Alan Stern stern at rowland.harvard.edu
Tue Jun 7 08:06:50 PDT 2016


On Tue, 7 Jun 2016, Mason wrote:

> Hello everyone,
> 
> I want to implement system-wide suspend-to-RAM on my platform
> (an ARM Cortex A9 based SoC).
> 
> I'm hoping some of you can clear some of my confusion :-(
> 
> AFAIU, what happens to the hardware in the suspended state is
> very board/platform specific. The SoC may stop some clocks;
> it may even cut the power to some parts of the chip.
> 
> AFAIU, once power is cut, the value of internal and visible
> registers (called "state" or "context" IIUC) is lost.
> 
> Therefore, each driver is supposed to either
> 
> 1) save context on suspend & restore it on resume, or
> 2) re-initialize the device on resume (if context is unimportant)
> 
> Is that correct?

Yes.

> (Note: Kevin Hilman mentioned using a feature called "regmap" to
> help in saving/restoring context.)
> 
> Documentation/power/devices.txt mentions putting such save/restore
> code in suspend_late/resume_early callbacks. Is that the preferred
> solution today?

It depends on the device's requirements.  If you require interrupts to
be enabled while you do the save/restore then you can't use
suspend_late/resume_early; you have to use suspend/resume.

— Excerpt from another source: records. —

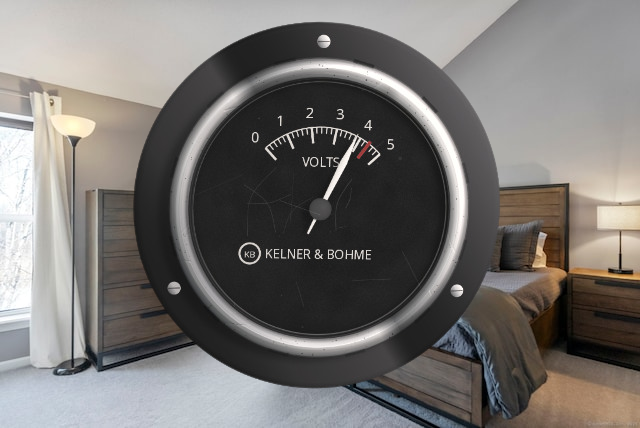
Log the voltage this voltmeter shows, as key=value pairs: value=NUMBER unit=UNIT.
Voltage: value=3.8 unit=V
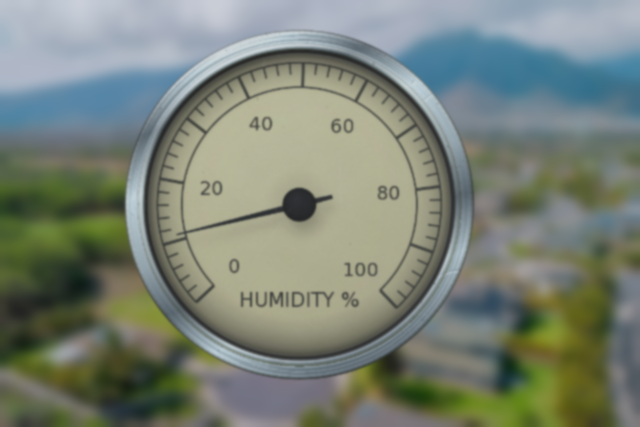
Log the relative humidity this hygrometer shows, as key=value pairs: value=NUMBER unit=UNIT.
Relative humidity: value=11 unit=%
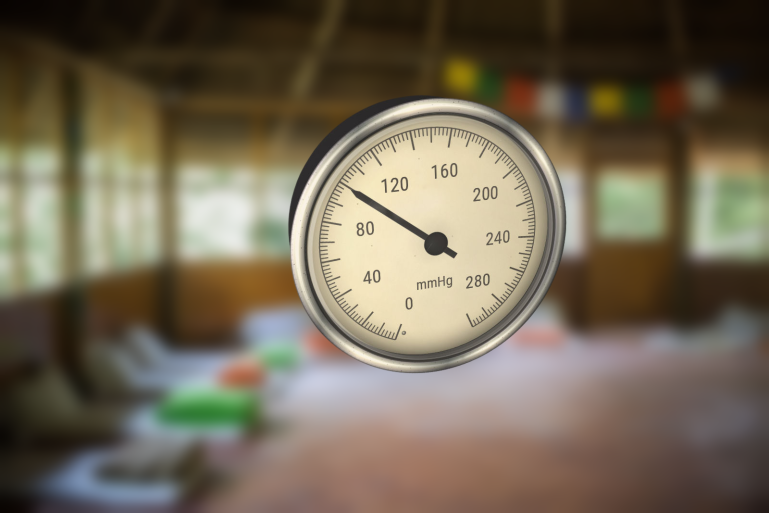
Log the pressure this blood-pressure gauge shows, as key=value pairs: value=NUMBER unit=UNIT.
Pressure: value=100 unit=mmHg
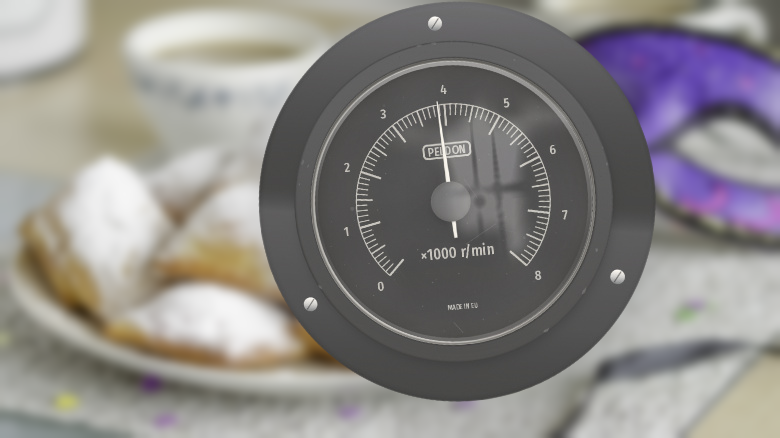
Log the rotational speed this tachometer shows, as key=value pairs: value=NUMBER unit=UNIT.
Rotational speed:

> Should these routines be guarded by #ifdef CONFIG_PM or #ifdef CONFIG_SUSPEND ?

CONFIG_SUSPEND.

> Another point of confusion for me is this: drivers are supposed to
> be shared among platforms, right? So my platform-specific suspend
> code should be enabled only if my platform is detected at run-time?

Is your device platform-specific?  If it is then the driver is also
platform-specific, and so no part of the driver will be called at
runtime unless your platform is detected.

If the device isn't platform-specific then the driver has to work on a 
bunch of different platforms.  It should be written to be 
platform-independent as much as possible.

> So this means I need to add in the probe function, for every driver
> my platform uses:
> 
>   if (platform == MY_PLATFORM) {
>     ops.suspend = my_suspend;
>     ops.resume  = my_resume;
>   }
> 
> Is that correct?

No.  For one thing, you only have to worry about the 
platform-independent drivers -- you know that the platform-specific 
ones won't get used unless your platform is present.

For another, the driver should be written in a way that doesn't require
this sort of code.  The ops pointer (not any of the structure's members
-- a pointer to the structure) should be set by the platform-dependent
part of the driver that handles initialization.

> While I'm listing the points I don't understand... It seems Linux
> handles suspend/resume "transparently". I mean the CPU calls all
> the functions leading to the suspend action, then when the system
> comes back online, it continues at the next instruction, as if
> nothing had happened. So the stack and registers need to be exactly
> in the same state.
> 
> But on my system, the firmware expects a return address for *where*
> to return on resume. Should I pass it the next instruction pointer?
> The address of the resume function?

You should pass it the address of a function you write, one that will 
clean things up and jump into the normal system resume code.